(Extracted data entries)

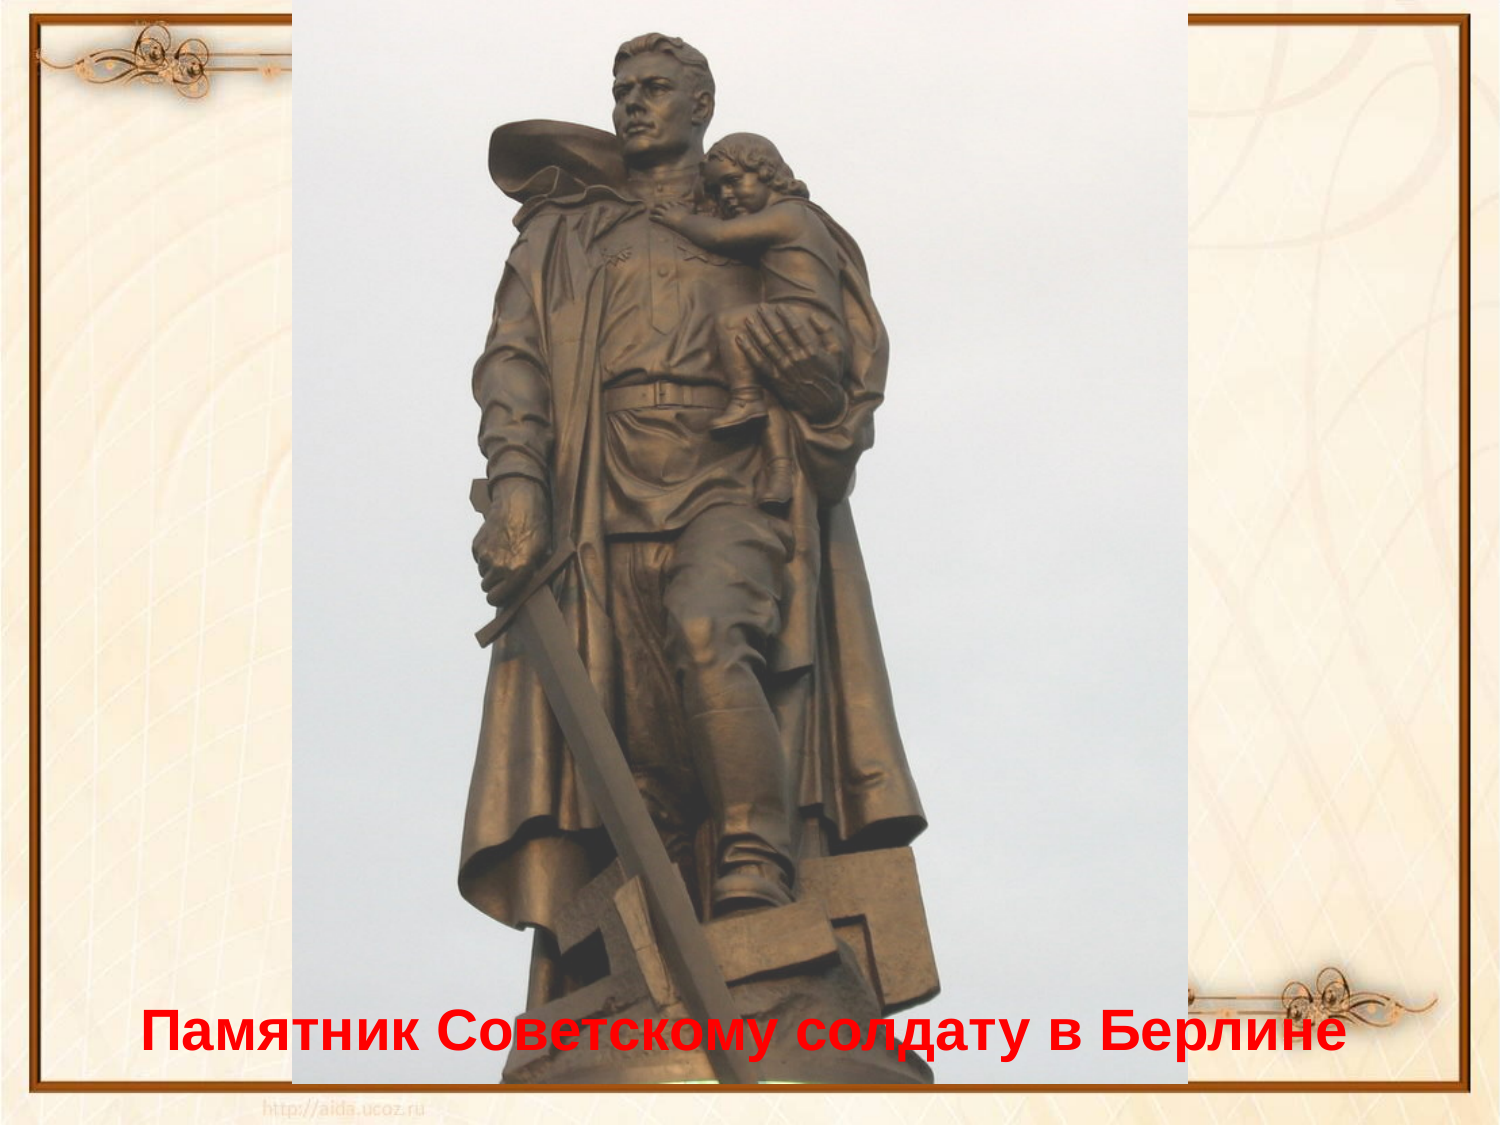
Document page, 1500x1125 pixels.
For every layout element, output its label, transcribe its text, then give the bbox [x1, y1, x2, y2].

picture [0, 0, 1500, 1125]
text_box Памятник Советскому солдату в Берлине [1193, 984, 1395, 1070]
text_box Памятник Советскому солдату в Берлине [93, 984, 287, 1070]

> _TASK GOAL_: Beginning at the line that holds "For every layout", copy every line through the end of the entries exactly as given, and only those lines.

> _RESULT OF THIS TASK_:
For every layout element, output its label, transcribe its text, then give the bbox [x1, y1, x2, y2].

picture [0, 0, 1500, 1125]
text_box Памятник Советскому солдату в Берлине [1193, 984, 1395, 1070]
text_box Памятник Советскому солдату в Берлине [93, 984, 287, 1070]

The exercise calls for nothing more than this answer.